In this incarnational understanding spirituality comes from within us and from the world around us.  So, patching together the recurrent astronomical event, the Winter Solstice, with the notion of the high-self inviting us to dine on our own gathered treasure, is a ritual acknowledgment of the move from transcendence to incarnation.

And such an understanding is not without precedence.  The Christmas story is, too, an incarnational story, the story of the divine found and acknowledged in one just like you and me.  It is such a story pegged in recurrence to the Winter Solstice.  At this level of understanding I celebrate Christmas, too.  Of course, the Christian version links the divine within to a high god without who has to validate our divinity, then save us when we deviate from it.  That seems unnecessary at least.

The high-self (I like that formulation.) is the sacred within us and it always invites us to celebrate the richness that we are.  We are our own Three Kings, magi–that is invokers of magic, who bring the gifts that we then offer to the world.

So this long solstice night I invite you to go down and in, find the inner sanctuary and within it, the inner banquet table, and sit down to a feast of the very best that you are and that you have to offer the world.  The high-self welcomes you home.

 

On the Margins

Samhain                                                                  Winter Moon

We’re in the dark period of the year, the time when the Winter Solstice stands out even among long nights as longer and deeper. Tonight, all Solstice eve, it’s 4:30 pm and twilight fell a while ago.  Snow comes down, adding to an inch or so to what we got over last night, all accumulating on top of the snows of early December.

Let me demonstrate how odd my religious situation is.  When my doctor, Corrie Massie, asked me what plans I had for Christmas, without thinking, I said, “We’re Jewish.”  Now we’re Jewish in that I support Kate’s Judaism, but what I really meant was, “I don’t celebrate the Christian holiday.”  Didn’t want to start with the whole theological narrative in my doctor’s office so my unconscious answered.  Not a lie, just not the whole truth.

No elevator speech for following the rhythmic cycles of nature, for celebrating not transcendence but immanence.  No quick way to say I’m an outlier here, too, standing on the margins of religion.  So often I find myself in conversations where I just don’t want to go through the whole analysis to explain myself.

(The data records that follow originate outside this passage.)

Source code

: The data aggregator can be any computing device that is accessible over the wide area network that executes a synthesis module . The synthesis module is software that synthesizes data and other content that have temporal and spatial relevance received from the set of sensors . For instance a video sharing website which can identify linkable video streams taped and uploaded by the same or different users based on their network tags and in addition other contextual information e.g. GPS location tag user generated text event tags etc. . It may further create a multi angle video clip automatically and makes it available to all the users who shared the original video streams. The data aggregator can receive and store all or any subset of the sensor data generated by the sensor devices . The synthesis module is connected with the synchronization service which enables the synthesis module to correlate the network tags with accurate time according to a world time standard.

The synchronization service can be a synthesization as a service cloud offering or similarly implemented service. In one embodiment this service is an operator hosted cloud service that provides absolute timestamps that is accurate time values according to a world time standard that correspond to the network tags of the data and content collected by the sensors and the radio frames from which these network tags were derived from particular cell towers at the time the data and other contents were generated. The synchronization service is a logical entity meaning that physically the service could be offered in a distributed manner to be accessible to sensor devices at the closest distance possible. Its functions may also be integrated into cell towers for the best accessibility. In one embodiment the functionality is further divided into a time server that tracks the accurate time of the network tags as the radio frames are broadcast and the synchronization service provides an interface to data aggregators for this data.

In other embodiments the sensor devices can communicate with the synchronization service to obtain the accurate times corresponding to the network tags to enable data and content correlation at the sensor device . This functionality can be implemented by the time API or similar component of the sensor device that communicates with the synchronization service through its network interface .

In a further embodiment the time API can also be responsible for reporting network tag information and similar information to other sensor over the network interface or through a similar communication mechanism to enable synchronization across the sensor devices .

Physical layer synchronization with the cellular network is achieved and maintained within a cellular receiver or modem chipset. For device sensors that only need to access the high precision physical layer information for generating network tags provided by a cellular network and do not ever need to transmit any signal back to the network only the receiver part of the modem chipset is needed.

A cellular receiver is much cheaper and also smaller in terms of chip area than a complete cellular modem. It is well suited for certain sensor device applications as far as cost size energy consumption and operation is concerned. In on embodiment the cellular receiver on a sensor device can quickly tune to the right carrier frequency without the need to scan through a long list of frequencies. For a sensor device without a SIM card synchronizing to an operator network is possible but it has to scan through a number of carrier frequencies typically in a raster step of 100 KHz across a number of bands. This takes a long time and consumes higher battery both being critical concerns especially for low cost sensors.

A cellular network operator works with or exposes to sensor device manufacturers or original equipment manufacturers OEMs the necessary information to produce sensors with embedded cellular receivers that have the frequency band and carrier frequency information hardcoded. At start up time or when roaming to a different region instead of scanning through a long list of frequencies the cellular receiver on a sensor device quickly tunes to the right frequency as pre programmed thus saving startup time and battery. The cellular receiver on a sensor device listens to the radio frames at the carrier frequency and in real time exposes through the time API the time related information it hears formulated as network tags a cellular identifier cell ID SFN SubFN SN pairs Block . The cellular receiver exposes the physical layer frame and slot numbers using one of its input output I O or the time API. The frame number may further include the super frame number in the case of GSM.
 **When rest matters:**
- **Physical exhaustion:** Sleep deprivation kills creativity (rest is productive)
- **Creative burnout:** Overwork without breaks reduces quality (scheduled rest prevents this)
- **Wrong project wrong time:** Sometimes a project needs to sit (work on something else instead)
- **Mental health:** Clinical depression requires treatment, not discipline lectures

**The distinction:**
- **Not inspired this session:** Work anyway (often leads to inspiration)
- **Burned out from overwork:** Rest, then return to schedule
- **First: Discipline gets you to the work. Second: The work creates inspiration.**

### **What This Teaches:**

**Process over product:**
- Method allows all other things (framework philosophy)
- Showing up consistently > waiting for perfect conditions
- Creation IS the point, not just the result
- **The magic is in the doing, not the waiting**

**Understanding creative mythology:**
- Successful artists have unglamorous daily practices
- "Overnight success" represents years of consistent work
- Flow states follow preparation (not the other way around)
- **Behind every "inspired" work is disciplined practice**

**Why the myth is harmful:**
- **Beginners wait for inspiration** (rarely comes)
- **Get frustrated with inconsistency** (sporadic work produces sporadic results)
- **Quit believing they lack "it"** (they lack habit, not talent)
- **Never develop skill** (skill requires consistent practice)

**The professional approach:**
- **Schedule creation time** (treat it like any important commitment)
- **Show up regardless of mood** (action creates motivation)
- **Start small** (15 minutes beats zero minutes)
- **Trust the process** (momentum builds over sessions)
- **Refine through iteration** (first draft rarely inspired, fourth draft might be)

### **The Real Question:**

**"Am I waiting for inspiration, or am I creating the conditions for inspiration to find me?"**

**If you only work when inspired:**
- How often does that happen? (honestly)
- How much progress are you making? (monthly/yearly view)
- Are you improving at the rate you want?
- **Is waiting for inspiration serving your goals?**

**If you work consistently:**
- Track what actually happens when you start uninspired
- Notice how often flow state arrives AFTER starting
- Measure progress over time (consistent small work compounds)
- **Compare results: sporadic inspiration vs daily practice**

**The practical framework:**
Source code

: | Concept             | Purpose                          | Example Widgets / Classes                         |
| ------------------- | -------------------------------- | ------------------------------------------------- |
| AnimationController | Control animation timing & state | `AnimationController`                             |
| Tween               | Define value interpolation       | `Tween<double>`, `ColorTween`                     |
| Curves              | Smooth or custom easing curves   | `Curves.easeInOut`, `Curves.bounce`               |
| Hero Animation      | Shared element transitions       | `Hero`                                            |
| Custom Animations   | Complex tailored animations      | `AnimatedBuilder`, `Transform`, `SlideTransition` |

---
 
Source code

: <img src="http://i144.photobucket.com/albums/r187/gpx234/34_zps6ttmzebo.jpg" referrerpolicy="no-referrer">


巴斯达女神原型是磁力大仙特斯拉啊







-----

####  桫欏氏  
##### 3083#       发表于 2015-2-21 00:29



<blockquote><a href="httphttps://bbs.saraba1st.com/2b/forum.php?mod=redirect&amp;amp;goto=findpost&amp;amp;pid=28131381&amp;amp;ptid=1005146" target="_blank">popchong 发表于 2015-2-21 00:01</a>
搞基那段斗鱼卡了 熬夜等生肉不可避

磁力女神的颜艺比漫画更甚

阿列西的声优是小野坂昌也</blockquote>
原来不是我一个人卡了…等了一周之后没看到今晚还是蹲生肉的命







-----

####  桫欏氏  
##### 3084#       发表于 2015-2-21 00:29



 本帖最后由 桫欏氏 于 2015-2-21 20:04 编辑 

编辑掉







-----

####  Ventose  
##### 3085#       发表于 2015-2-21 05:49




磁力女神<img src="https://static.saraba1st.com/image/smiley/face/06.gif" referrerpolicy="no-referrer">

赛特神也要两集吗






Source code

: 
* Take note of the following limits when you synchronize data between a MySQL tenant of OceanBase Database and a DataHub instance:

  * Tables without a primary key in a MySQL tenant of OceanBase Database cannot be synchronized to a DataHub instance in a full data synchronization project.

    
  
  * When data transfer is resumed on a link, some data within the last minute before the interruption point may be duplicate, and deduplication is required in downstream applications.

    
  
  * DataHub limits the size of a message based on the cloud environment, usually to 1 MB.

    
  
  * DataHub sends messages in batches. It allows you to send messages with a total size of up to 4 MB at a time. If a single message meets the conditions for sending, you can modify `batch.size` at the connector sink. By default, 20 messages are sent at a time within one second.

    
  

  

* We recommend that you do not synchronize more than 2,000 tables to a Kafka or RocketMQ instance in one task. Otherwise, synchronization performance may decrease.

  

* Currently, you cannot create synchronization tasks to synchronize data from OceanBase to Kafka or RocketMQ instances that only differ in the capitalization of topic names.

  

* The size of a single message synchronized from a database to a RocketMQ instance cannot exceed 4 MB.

Yes, too much carbon dioxide is, will be a problem. The unseemly gathering of wealth threatens the fabric of our culture.  No, I’m not really a Democrat and am planets away from Republicans.  Tea Party?  Different universe.  No, I don’t use pesticides.  Yes, we grow a lot of our own food and keep bees.  Oh, and I have a son in the Air Force who now has aspirations to become a general officer, to make sure authentic folks have their say.  No, mining minerals on the border of the Boundary Waters Wilderness does not make sense.  Socialism and single-payer health from Mark Odegardcare?  Sign me up.  I’m glad China and the rest of Asia have begun to grow strong.  I love the U.S.A.  Cable television?  Cut the cord.  That sort of thing.

I guess I’m at an age where I’m living the life I chose and choose, yet no longer have that evangelical zeal for my decisions.  Maybe because I recognize more and more how many right answers there are.